屈強な男性が、潜入捜査のために女装する。ドレス姿の男性を見て、笑い転げる同僚たち…。誰でも何度か見たシーンだと思う。映画でもドラマでもお笑い番組でも漫画でも、「女装」は、「笑えるもの」として描かれてきた(私も小さいころ、「笑う犬」のウッチャンの女装に笑い転げていた)。

一方で、同様のシーンが男装だったらどうだろうか妖艶な女性が、潜入捜査のために男装する。タキシード姿の女性を見て…「感嘆のため息をつく」同僚たち、にならないだろうか。この違いはどこにあるのだろうか?
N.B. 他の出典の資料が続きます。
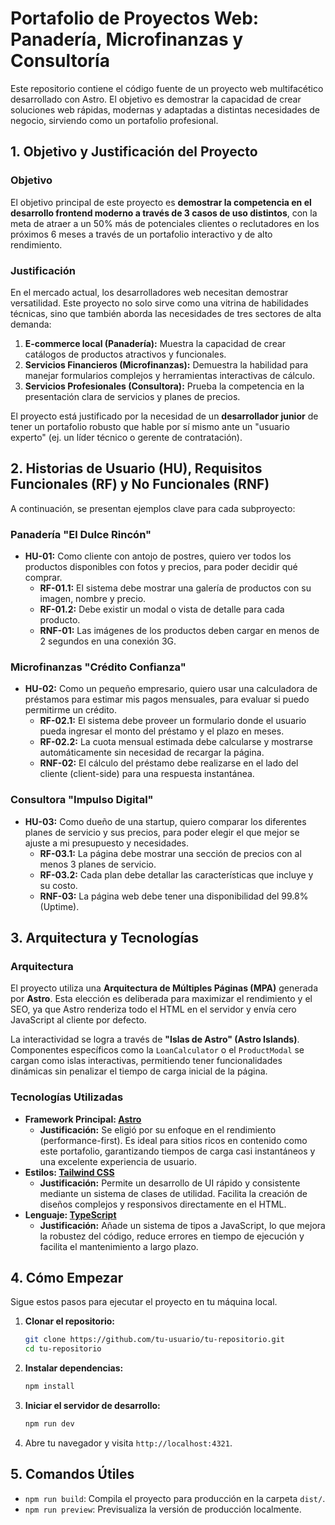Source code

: # Portafolio de Proyectos Web: Panadería, Microfinanzas y Consultoría

Este repositorio contiene el código fuente de un proyecto web multifacético desarrollado con Astro. El objetivo es demostrar la capacidad de crear soluciones web rápidas, modernas y adaptadas a distintas necesidades de negocio, sirviendo como un portafolio profesional.

## 1. Objetivo y Justificación del Proyecto

### Objetivo
El objetivo principal de este proyecto es **demostrar la competencia en el desarrollo frontend moderno a través de 3 casos de uso distintos**, con la meta de atraer a un 50% más de potenciales clientes o reclutadores en los próximos 6 meses a través de un portafolio interactivo y de alto rendimiento.

### Justificación
En el mercado actual, los desarrolladores web necesitan demostrar versatilidad. Este proyecto no solo sirve como una vitrina de habilidades técnicas, sino que también aborda las necesidades de tres sectores de alta demanda:
1.  **E-commerce local (Panadería):** Muestra la capacidad de crear catálogos de productos atractivos y funcionales.
2.  **Servicios Financieros (Microfinanzas):** Demuestra la habilidad para manejar formularios complejos y herramientas interactivas de cálculo.
3.  **Servicios Profesionales (Consultora):** Prueba la competencia en la presentación clara de servicios y planes de precios.

El proyecto está justificado por la necesidad de un **desarrollador junior** de tener un portafolio robusto que hable por sí mismo ante un "usuario experto" (ej. un líder técnico o gerente de contratación).

## 2. Historias de Usuario (HU), Requisitos Funcionales (RF) y No Funcionales (RNF)

A continuación, se presentan ejemplos clave para cada subproyecto:

### Panadería "El Dulce Rincón"

*   **HU-01:** Como cliente con antojo de postres, quiero ver todos los productos disponibles con fotos y precios, para poder decidir qué comprar.
    *   **RF-01.1:** El sistema debe mostrar una galería de productos con su imagen, nombre y precio.
    *   **RF-01.2:** Debe existir un modal o vista de detalle para cada producto.
    *   **RNF-01:** Las imágenes de los productos deben cargar en menos de 2 segundos en una conexión 3G.

### Microfinanzas "Crédito Confianza"

*   **HU-02:** Como un pequeño empresario, quiero usar una calculadora de préstamos para estimar mis pagos mensuales, para evaluar si puedo permitirme un crédito.
    *   **RF-02.1:** El sistema debe proveer un formulario donde el usuario pueda ingresar el monto del préstamo y el plazo en meses.
    *   **RF-02.2:** La cuota mensual estimada debe calcularse y mostrarse automáticamente sin necesidad de recargar la página.
    *   **RNF-02:** El cálculo del préstamo debe realizarse en el lado del cliente (client-side) para una respuesta instantánea.

### Consultora "Impulso Digital"

*   **HU-03:** Como dueño de una startup, quiero comparar los diferentes planes de servicio y sus precios, para poder elegir el que mejor se ajuste a mi presupuesto y necesidades.
    *   **RF-03.1:** La página debe mostrar una sección de precios con al menos 3 planes de servicio.
    *   **RF-03.2:** Cada plan debe detallar las características que incluye y su costo.
    *   **RNF-03:** La página web debe tener una disponibilidad del 99.8% (Uptime).

## 3. Arquitectura y Tecnologías

### Arquitectura
El proyecto utiliza una **Arquitectura de Múltiples Páginas (MPA)** generada por **Astro**. Esta elección es deliberada para maximizar el rendimiento y el SEO, ya que Astro renderiza todo el HTML en el servidor y envía cero JavaScript al cliente por defecto.

La interactividad se logra a través de **"Islas de Astro" (Astro Islands)**. Componentes específicos como la `LoanCalculator` o el `ProductModal` se cargan como islas interactivas, permitiendo tener funcionalidades dinámicas sin penalizar el tiempo de carga inicial de la página.

### Tecnologías Utilizadas
*   **Framework Principal: [Astro](https://astro.build/)**
    *   **Justificación:** Se eligió por su enfoque en el rendimiento (performance-first). Es ideal para sitios ricos en contenido como este portafolio, garantizando tiempos de carga casi instantáneos y una excelente experiencia de usuario.
*   **Estilos: [Tailwind CSS](https://tailwindcss.com/)**
    *   **Justificación:** Permite un desarrollo de UI rápido y consistente mediante un sistema de clases de utilidad. Facilita la creación de diseños complejos y responsivos directamente en el HTML.
*   **Lenguaje: [TypeScript](https://www.typescriptlang.org/)**
    *   **Justificación:** Añade un sistema de tipos a JavaScript, lo que mejora la robustez del código, reduce errores en tiempo de ejecución y facilita el mantenimiento a largo plazo.

## 4. Cómo Empezar

Sigue estos pasos para ejecutar el proyecto en tu máquina local.

1.  **Clonar el repositorio:**
    ```bash
    git clone https://github.com/tu-usuario/tu-repositorio.git
    cd tu-repositorio
    ```

2.  **Instalar dependencias:**
    ```bash
    npm install
    ```

3.  **Iniciar el servidor de desarrollo:**
    ```bash
    npm run dev
    ```

4.  Abre tu navegador y visita `http://localhost:4321`.

## 5. Comandos Útiles

- `npm run build`: Compila el proyecto para producción en la carpeta `dist/`.
- `npm run preview`: Previsualiza la versión de producción localmente.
前回の記事で紹介した「Disclosure」にて、「なるほど」と思える回答が提示されていたので、ここで取り上げたい。それはズバリ、『女装という行為が男性の肉体が持つ脅威性を取り去り、「笑っていい」という合図になる』ということだ。男性を笑ったら、その筋肉で殴られるかもしれない。その性器でレイプされるかもしれない。「弱い女の体」を「装う」ことで、その恐怖感を安心感に変える。棘や骨だらけの魚が、調理によって、柔らかく喉元を通り過ぎるように。

だが、女装を「男性の肉体が持つ脅威性を隠す」行為として笑いに変えることは、トランスジェンダーの人への差別を加速する。トランスジェンダー関連の話題が出ると、すぐ「女子トイレはどうなるのか?」「女湯はどうなるのか?」という話題が出るのは、女装を笑うことで、『女装=強い男性が弱い女性を「偽る」行為』であると刷り込まれるからだ。これは、「男湯はどうなるのか?」「男子トイレはどうなるのか?」という質問が出ないことからしても明らかである。

いい加減、「女装=笑える」という方程式を捨て去るときだ。SNSやメディアにはそうした方程式が未だに溢れているが、「その人の見た目ではなく、その人の才能に基づく笑い」こそ、現代を生きる我々にふさわしい笑いだと私は思う。